Giuseppe Valditara ha lavorato e lavora per l'egemonia culturale attraverso la scuola perché essa è, tra le altre cose, un potente catalizzatore di senso comune (tutti parlano di scuola). Il destinatario dell’operazione è la “maggioranza morale” che rispetto alle sfide della società liquida vuole essere rassicurata. Si tratta di ripristinare “la naturalità, la normalità di certi valori e di certi principi nella società, partendo dalle scuole, dalle università, per finire nei tribunali e quindi nella cultura”. L’operazione in atto, dunque, salda elementi sovranisti e neo-identitari (Linee guida per l’educazione civica e le Indicazioni Nazionali per il curricolo Scuola dell’infanzia e Scuole del Primo ciclo di istruzione. analizzati qui e qui) a politiche dell'istruzione orientate alla promozione dell’eguaglianza delle opportunità educative in senso debole: nel libero mercato dell’istruzione occorre informare adeguatamente le famiglie per canalizzare i figli nella filiera educativa adeguata ai loro talenti. In tali termini va vista tutta la recente normativa sull’orientamento scolastico. Il merito è di fatto un concetto ideologico costruito per ‘ripulire’ un'allocazione del vantaggio che è fondamentalmente ingiusta.

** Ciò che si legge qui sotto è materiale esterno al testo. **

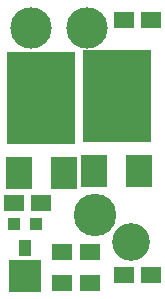
<source format=gts>
%FSLAX42Y42*%
%MOMM*%
G71*
G01*
G75*
G04 Layer_Color=8388736*
%ADD10R,2.00X2.50*%
%ADD11R,5.59X7.62*%
%ADD12R,2.00X2.54*%
%ADD13R,1.50X1.25*%
%ADD14R,0.90X0.90*%
%ADD15R,0.90X1.25*%
%ADD16C,0.50*%
%ADD17C,2.50*%
%ADD18C,2.00*%
%ADD19R,5.80X4.20*%
%ADD20R,3.90X2.20*%
%ADD21R,2.70X3.50*%
%ADD22R,4.40X3.80*%
%ADD23R,6.00X3.40*%
%ADD24C,3.00*%
%ADD25R,2.50X2.50*%
%ADD26C,3.40*%
%ADD27C,3.30*%
%ADD28R,2.20X2.70*%
%ADD29R,5.79X7.82*%
%ADD30R,2.20X2.74*%
%ADD31R,1.70X1.45*%
%ADD32R,1.10X1.10*%
%ADD33R,1.10X1.45*%
%ADD34C,3.20*%
%ADD35R,2.70X2.70*%
%ADD36C,3.60*%
%ADD37C,3.50*%
D28*
X10581Y8600D02*
D03*
X10200D02*
D03*
X9941Y8580D02*
D03*
D29*
X10390Y9235D02*
D03*
X9750Y9215D02*
D03*
D30*
X9560Y8580D02*
D03*
D31*
X9750Y8330D02*
D03*
X9520D02*
D03*
X10680Y9880D02*
D03*
X10450D02*
D03*
X9930Y7910D02*
D03*
X10160D02*
D03*
X10680Y7720D02*
D03*
X10450D02*
D03*
X9930Y7650D02*
D03*
X10160D02*
D03*
D32*
X9710Y8150D02*
D03*
X9520D02*
D03*
D33*
X9615Y7945D02*
D03*
D34*
X10510Y8000D02*
D03*
D35*
X9615Y7710D02*
D03*
D36*
X10210Y8230D02*
D03*
D37*
X10140Y9810D02*
D03*
X9660D02*
D03*
M02*

</source>
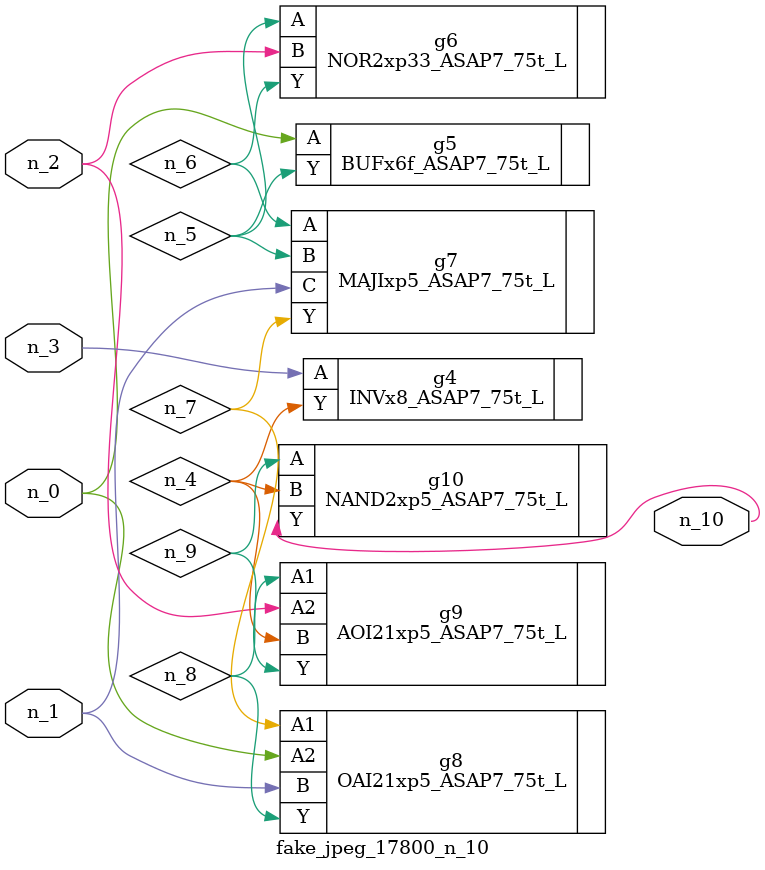
<source format=v>
module fake_jpeg_17800_n_10 (n_0, n_3, n_2, n_1, n_10);

input n_0;
input n_3;
input n_2;
input n_1;

output n_10;

wire n_4;
wire n_8;
wire n_9;
wire n_6;
wire n_5;
wire n_7;

INVx8_ASAP7_75t_L g4 ( 
.A(n_3),
.Y(n_4)
);

BUFx6f_ASAP7_75t_L g5 ( 
.A(n_0),
.Y(n_5)
);

NOR2xp33_ASAP7_75t_L g6 ( 
.A(n_5),
.B(n_2),
.Y(n_6)
);

MAJIxp5_ASAP7_75t_L g7 ( 
.A(n_6),
.B(n_5),
.C(n_1),
.Y(n_7)
);

OAI21xp5_ASAP7_75t_L g8 ( 
.A1(n_7),
.A2(n_0),
.B(n_1),
.Y(n_8)
);

AOI21xp5_ASAP7_75t_L g9 ( 
.A1(n_8),
.A2(n_2),
.B(n_4),
.Y(n_9)
);

NAND2xp5_ASAP7_75t_L g10 ( 
.A(n_9),
.B(n_4),
.Y(n_10)
);


endmodule
</source>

Sintetizza Mino Conte: “le istanze conservatrici e socialmente regressive, dunque ostili al progetto emancipativo della scuola democratica, possano benissimo essere perseguite anche sotto la copertura di rassicuranti ma insidiose insegne inclusive e innovatrici, con un effetto democratico solo di superficie (La scuola democratica e suoi nemici)”. Varrebbe la pena chiedersi se esiste un progetto di scuola alternativo altrettanto sistematico capace di ritornare a parlare di ristrutturazione dei cicli scolastici, biennio comune alle superiori, obbligo a 18 anni, eguaglianza dei risultati formativi e non solo delle opportunità.